▸ DESCRIPTION OF THE TASK:
Exactly how many lines in this listing contain "family"? Only the number is needed.

▸ EXCERPTED DATA:
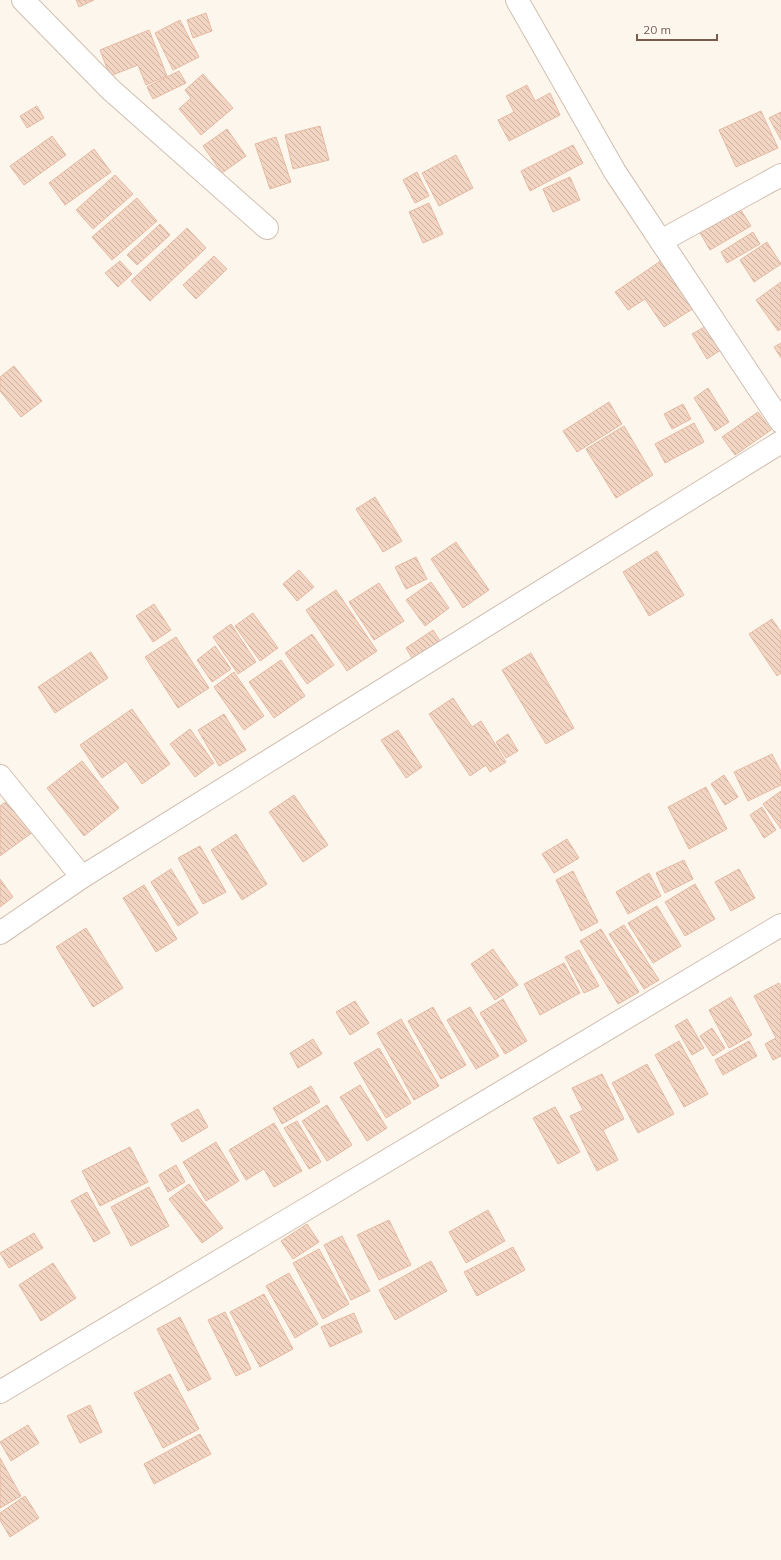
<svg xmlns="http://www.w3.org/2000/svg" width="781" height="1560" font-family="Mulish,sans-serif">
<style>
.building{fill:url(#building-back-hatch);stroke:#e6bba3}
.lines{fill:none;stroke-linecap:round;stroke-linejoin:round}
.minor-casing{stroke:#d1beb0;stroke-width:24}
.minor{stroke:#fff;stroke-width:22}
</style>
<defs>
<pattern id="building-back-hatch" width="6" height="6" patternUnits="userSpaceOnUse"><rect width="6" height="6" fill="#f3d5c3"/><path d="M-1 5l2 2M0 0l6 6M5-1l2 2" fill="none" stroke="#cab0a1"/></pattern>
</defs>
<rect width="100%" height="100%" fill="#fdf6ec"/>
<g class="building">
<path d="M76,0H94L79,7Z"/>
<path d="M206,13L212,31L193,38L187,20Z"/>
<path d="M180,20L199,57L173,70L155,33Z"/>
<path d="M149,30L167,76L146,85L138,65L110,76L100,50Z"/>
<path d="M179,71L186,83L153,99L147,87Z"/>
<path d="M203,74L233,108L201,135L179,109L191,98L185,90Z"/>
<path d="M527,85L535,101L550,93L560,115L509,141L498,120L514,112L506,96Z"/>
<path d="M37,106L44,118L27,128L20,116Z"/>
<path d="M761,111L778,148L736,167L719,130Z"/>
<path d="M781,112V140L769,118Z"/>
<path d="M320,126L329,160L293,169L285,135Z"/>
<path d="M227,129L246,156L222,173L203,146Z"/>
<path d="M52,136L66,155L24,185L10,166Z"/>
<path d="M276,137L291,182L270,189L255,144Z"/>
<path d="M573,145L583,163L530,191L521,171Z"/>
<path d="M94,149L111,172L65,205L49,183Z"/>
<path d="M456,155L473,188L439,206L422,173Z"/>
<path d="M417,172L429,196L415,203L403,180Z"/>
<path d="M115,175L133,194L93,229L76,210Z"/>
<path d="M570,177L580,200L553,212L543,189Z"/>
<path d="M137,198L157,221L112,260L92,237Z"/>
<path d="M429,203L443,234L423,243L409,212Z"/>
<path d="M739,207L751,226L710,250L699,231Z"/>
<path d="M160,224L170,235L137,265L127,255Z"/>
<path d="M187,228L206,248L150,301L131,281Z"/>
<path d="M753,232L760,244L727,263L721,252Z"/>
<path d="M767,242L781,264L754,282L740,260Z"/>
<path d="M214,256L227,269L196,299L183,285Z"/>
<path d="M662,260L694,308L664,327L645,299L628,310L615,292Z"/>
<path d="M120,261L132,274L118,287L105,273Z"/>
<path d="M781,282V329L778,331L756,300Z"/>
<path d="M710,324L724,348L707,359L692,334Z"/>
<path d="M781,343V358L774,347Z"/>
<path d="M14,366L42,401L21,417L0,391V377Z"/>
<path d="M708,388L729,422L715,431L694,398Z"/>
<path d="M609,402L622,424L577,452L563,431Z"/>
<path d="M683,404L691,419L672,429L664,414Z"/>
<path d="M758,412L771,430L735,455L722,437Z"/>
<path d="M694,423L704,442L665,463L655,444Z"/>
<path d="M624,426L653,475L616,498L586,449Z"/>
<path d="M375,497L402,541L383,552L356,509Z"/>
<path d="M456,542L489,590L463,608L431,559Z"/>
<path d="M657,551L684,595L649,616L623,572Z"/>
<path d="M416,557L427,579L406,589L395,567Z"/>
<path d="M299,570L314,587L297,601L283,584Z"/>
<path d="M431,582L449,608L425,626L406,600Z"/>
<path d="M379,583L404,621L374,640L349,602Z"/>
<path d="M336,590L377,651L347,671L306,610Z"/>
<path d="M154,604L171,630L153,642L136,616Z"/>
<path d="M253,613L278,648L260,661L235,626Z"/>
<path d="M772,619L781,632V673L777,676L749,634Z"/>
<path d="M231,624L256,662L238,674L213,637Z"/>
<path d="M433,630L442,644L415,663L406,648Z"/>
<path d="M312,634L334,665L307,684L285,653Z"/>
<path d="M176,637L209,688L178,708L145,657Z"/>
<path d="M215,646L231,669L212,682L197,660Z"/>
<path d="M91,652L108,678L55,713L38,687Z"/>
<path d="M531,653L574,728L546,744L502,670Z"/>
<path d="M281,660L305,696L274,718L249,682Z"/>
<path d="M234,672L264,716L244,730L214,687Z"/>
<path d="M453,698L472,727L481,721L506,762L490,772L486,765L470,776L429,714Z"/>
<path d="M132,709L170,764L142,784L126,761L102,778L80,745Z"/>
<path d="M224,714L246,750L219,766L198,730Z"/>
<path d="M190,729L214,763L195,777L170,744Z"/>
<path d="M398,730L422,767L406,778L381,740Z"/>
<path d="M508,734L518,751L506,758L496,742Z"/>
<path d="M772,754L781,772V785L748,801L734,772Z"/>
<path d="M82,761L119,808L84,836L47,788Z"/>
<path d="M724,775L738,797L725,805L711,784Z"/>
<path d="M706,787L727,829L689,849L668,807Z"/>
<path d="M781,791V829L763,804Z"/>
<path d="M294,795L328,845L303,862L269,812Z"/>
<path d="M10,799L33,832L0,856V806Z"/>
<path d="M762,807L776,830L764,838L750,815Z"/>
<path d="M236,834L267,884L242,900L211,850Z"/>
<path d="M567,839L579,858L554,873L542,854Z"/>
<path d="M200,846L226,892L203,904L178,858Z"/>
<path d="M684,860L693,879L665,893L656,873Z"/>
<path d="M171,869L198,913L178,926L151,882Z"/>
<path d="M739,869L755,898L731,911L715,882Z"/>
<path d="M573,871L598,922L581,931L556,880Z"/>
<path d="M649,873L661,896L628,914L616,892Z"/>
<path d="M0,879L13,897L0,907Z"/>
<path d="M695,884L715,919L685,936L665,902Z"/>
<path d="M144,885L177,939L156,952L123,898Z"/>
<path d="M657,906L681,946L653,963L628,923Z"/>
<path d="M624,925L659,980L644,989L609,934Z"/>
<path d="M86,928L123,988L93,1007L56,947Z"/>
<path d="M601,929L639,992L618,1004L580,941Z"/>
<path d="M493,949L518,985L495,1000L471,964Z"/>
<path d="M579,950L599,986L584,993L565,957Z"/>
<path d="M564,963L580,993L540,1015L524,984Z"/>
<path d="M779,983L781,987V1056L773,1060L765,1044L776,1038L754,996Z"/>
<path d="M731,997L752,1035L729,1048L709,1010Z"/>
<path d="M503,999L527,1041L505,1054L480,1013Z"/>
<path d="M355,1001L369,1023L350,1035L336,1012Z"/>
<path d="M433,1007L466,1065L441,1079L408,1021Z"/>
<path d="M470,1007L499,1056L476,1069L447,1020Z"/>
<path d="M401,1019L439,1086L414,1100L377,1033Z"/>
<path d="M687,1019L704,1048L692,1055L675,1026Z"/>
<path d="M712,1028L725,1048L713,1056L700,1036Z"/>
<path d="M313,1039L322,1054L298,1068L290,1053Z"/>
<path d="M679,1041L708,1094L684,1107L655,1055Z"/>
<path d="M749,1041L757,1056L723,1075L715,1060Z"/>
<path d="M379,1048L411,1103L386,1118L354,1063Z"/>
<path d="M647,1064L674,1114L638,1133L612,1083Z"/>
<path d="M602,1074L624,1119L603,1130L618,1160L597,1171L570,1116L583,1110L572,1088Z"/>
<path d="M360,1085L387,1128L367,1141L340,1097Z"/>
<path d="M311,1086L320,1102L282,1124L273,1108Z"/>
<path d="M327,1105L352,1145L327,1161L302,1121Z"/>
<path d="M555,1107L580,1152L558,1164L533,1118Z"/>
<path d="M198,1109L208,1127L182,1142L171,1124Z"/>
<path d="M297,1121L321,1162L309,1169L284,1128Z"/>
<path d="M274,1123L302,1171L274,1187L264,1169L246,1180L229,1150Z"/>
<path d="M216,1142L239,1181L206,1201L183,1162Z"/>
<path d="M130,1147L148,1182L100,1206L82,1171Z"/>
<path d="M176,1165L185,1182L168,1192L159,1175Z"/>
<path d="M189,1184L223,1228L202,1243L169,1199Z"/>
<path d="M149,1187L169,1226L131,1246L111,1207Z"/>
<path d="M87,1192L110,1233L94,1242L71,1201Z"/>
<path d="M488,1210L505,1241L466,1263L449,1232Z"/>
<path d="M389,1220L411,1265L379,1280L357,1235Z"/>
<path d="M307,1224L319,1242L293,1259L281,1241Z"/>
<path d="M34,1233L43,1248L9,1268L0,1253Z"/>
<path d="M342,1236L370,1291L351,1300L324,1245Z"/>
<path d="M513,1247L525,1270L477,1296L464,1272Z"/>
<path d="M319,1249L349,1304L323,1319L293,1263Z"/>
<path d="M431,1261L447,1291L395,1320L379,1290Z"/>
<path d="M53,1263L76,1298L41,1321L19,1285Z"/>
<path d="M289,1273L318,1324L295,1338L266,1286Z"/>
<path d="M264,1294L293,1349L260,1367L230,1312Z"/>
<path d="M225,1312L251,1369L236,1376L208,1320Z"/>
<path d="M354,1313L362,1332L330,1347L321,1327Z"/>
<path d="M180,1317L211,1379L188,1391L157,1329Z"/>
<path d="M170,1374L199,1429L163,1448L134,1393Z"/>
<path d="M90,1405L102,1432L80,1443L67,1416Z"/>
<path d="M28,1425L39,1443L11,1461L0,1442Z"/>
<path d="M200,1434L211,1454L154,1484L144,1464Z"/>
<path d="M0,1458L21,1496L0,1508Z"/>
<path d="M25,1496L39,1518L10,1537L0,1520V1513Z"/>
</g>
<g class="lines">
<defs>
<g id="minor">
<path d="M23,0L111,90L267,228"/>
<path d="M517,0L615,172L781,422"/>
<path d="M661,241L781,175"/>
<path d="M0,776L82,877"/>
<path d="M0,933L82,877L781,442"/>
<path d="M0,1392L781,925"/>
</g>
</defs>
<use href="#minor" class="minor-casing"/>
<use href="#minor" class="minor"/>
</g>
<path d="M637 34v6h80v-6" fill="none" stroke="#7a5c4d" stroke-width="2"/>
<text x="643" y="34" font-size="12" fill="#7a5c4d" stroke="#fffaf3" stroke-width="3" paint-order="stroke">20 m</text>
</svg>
==
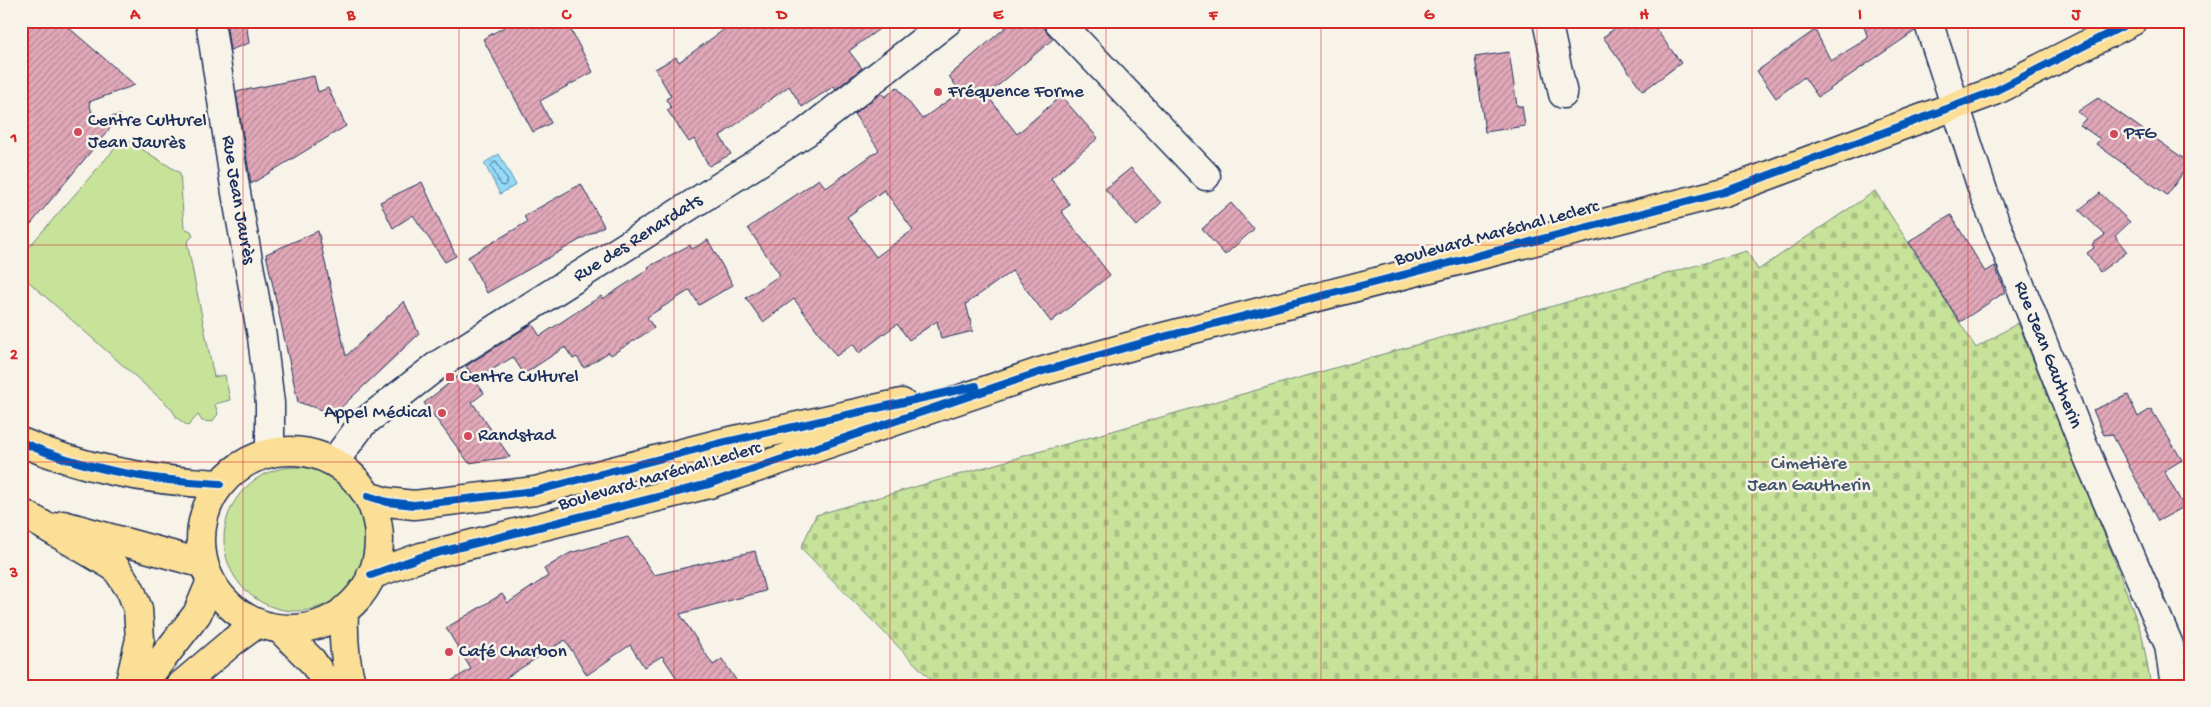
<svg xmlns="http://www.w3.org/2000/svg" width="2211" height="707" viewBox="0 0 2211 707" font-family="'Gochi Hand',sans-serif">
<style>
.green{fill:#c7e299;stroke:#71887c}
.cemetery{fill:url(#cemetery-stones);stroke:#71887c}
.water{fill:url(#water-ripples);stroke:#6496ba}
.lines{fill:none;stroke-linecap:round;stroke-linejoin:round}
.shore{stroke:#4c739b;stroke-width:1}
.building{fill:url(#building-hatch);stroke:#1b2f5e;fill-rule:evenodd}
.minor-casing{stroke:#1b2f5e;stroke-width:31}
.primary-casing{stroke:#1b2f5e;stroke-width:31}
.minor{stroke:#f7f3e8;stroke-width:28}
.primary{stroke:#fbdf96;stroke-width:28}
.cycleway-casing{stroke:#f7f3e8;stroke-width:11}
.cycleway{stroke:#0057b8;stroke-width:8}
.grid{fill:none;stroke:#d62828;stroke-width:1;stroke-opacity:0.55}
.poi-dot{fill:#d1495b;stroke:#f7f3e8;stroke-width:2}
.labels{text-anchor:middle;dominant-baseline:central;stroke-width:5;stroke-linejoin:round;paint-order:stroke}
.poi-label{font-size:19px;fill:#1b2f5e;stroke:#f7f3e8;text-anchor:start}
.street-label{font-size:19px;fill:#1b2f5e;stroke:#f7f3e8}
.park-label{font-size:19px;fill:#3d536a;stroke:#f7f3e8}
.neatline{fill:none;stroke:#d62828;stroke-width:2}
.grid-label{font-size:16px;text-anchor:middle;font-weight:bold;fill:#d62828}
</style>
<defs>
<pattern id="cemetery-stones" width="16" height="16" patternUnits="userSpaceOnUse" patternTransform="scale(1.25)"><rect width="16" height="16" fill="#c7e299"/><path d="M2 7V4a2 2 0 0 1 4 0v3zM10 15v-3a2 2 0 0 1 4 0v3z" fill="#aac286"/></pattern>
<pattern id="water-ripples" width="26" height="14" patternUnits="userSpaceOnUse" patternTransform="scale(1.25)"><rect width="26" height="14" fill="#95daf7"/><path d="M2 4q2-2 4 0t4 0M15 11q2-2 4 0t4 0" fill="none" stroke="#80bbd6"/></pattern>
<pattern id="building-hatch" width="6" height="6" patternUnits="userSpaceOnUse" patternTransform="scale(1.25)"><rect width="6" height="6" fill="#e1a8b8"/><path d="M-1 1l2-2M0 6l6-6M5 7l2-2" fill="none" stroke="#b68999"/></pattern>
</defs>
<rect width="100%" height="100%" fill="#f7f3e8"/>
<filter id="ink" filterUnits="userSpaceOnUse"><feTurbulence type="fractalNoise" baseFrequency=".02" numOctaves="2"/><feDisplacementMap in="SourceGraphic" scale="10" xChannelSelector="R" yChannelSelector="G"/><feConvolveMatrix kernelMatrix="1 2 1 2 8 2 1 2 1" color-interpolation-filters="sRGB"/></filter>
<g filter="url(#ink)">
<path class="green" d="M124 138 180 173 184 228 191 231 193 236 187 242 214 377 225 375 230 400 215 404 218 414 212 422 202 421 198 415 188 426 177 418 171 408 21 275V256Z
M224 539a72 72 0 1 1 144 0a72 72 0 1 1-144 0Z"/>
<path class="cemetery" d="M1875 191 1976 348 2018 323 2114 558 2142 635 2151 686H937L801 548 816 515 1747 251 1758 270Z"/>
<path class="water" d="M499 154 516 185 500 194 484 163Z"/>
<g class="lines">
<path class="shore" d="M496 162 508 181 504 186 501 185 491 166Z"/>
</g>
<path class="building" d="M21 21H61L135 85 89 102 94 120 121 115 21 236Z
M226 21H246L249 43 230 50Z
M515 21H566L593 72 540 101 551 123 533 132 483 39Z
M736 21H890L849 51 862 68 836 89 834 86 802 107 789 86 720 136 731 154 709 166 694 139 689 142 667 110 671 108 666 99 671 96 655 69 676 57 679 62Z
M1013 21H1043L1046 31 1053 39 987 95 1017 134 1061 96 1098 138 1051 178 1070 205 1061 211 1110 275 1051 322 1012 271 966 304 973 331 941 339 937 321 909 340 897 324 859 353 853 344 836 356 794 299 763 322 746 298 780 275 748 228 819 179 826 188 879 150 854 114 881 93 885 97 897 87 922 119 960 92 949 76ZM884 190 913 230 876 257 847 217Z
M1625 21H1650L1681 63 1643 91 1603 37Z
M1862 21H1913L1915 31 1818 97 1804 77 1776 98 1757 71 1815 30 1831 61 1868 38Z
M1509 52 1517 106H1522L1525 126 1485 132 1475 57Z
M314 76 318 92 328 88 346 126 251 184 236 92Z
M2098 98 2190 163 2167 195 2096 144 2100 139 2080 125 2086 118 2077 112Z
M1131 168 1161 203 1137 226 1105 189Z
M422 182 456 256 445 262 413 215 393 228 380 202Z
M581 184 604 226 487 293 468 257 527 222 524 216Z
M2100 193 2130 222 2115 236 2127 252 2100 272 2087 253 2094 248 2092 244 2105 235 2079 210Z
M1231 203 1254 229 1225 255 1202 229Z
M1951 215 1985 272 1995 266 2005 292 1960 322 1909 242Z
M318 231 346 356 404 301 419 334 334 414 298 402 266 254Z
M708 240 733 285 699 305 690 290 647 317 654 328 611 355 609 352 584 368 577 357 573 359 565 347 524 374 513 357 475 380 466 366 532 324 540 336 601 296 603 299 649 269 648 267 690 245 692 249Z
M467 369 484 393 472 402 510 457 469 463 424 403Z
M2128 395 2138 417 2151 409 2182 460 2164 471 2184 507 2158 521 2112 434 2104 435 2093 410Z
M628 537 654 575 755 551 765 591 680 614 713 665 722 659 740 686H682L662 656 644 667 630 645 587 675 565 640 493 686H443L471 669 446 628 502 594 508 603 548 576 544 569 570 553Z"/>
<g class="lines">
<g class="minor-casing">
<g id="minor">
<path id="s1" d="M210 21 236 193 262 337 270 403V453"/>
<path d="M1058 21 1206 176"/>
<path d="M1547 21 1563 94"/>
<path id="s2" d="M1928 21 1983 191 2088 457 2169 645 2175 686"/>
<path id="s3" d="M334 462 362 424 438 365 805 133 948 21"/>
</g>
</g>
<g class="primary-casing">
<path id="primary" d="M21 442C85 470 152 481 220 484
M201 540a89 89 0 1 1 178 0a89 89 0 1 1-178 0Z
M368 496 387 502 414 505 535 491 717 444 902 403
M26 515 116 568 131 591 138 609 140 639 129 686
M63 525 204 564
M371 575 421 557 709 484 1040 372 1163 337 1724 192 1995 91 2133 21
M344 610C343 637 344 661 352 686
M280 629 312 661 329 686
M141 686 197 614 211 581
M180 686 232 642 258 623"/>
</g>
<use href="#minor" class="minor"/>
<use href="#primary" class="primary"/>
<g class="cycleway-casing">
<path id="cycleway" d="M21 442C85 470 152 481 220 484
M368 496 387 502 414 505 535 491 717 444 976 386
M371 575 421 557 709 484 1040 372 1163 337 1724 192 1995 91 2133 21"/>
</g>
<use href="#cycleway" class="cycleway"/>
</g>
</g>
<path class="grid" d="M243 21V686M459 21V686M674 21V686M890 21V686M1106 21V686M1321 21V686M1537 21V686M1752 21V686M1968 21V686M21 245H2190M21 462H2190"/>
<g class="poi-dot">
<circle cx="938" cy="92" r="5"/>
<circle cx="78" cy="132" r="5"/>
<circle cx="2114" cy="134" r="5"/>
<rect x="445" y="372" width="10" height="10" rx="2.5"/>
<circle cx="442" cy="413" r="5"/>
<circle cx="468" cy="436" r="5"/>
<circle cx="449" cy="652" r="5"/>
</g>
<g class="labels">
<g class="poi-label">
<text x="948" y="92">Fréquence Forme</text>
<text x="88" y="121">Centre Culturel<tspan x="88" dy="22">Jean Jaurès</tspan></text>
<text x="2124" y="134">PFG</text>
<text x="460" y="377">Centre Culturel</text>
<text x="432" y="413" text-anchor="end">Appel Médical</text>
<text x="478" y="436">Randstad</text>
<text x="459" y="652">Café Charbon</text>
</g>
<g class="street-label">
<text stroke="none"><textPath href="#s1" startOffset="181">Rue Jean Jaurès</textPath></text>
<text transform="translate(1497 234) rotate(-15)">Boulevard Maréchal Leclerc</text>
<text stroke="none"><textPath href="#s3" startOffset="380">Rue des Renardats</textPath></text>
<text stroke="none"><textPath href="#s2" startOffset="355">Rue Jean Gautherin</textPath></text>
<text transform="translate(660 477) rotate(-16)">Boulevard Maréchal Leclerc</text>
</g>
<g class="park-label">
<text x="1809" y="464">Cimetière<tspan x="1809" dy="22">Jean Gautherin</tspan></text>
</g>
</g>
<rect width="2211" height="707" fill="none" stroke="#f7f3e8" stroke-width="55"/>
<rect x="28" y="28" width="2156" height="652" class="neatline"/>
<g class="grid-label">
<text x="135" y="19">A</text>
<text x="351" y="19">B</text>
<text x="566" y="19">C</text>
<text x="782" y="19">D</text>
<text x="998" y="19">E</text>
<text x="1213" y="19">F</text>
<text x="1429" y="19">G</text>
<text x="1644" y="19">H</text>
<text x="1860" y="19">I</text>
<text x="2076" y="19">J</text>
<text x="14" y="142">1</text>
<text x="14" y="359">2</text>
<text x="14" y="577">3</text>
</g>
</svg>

▸ RESPONSE BOX:
2